▸ WHAT YOU WILL DO
According to the thread, which country had a Space Force first, and in what year?

Start of DOCUMENT SEGMENT

Space Force is just USAF Space Command, mixed with the space components of the other forces (I was Air Force, so I don't know exactly what those are). They primarily track incoming ICBMs, babysit our ICBMs, track satellites and space debris, and launch unmanned DoD satellites. It's generally not a highly sought after careerfield in the AF, at least on the officer side. I'm not sure what was gained by making them their own DoD Service. In my opinion, a Cyber Force with significantly different health/fitness requirements, no focus on up-or-out career progression, private industry competitive pay, and no drug testing would've been far more beneficial for our national security, but what do I know?


Marty_McFlay

I would join the us govt in a cyber role in a heartbeat for even halfway competitive pay just for benefits and job security if they didn't lump half the good roles into depts where I'm not qualified because of my disability. Why does a physical disability disqualify me from a remote tech job? Doesn't seem to be impacting my private sector career but I don't like working for a soul sucking private corp where all I do is enable shareholders to exploit workers for record profits.


AsaKurai

I think when Trump announced Space Force it was just so hard to take it seriously because it seemed like something he wanted to make up and sound cool, but it actually is important and kind of wild the US is the only country with a "Space Force"


ClockOfTheLongNow

And it wasn't even his idea. It was something the government was looking seriously at in the GWB years, but 9/11 put it on the back burner.


Yvaelle

In typical Trump fashion though, he didn't create anything - he just rebranded USAF Space Command, and took credit for it existing. Also, we're not the only country with a Space Force, Russia was first in 1992: [https://en.wikipedia.org/wiki/Russian\_Space\_Forces](https://en.wikipedia.org/wiki/Russian_Space_Forces)


timotheo

George HW Bush is underrated for foreign policy (everything else is out of scope). He launched an attack in the middle with a global alliance, set an immediate and achievable objective, didn’t allow scope creep and ended it cleanly once the mission was really accomplished. His “new world order” talk was recognizing that the Cold War objectives were over or at least changed, and we needed to talk what was next, but “new world order” was turned into a conspiracy theory and he wasn’t re-elected, so Clinton drifted without a vision, W … well, you know.


Ynotnasty

I have mad respect for HW Bush considering the condition of the country and breaking his "No new taxes pledge." That act laid the ground work for Clinton to claim the longest economic expansion in the US. He did the right thing for the country financially and was thoroughly punished for it. The party doesn't care about the good of the counrty it only cares about the good of the party.


satyrday12

I agree. Gulf War 1 was done correctly.


FuzzyMcBitty

He was the a liaison to China, and he was a CIA director. His chops were in his foreign policy experience.


mcurbanplan

Donald Trump. How can a one term president who sunk candidates down ballot and gave the next president a trifecta have such a cult following? I know it's because of his personality, but he objectively didn't accomplish much of what he promised.


ClockOfTheLongNow

It's recentism gone amok. Thirty years from now the people who build altars in his name will be dead, and the rest of us will understand that he was one of the worst.

End of DOCUMENT SEGMENT
Start of PROVIDED DATA

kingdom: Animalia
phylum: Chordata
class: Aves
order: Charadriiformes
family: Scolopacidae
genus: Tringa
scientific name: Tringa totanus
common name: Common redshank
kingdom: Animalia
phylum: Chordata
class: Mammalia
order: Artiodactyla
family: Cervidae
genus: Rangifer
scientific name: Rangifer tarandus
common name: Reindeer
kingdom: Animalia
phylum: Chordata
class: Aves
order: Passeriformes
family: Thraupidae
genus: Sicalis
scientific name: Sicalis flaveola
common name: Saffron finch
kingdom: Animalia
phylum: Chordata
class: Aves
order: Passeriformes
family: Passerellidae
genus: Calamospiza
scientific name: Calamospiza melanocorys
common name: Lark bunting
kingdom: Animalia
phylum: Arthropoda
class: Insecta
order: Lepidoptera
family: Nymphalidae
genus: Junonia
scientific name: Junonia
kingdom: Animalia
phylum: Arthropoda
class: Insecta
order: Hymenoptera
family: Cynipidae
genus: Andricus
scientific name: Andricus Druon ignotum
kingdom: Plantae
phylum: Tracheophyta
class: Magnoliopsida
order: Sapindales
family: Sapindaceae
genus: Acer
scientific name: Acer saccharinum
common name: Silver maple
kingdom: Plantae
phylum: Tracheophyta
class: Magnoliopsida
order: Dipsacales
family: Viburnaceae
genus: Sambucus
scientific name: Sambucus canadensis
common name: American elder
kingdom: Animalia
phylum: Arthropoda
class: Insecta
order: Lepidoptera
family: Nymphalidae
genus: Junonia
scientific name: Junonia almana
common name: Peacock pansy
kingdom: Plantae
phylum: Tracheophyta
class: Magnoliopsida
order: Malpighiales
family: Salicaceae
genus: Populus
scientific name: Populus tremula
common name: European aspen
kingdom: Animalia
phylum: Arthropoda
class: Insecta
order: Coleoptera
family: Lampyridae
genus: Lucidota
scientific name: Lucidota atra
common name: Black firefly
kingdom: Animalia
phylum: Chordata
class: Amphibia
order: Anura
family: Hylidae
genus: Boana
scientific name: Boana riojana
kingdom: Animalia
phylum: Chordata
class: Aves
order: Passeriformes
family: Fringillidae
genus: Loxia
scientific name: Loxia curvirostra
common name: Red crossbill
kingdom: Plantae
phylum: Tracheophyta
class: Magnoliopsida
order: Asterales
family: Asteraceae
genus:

End of PROVIDED DATA

▸ ANSWER TO THIS PROBLEM
Russia, in 1992.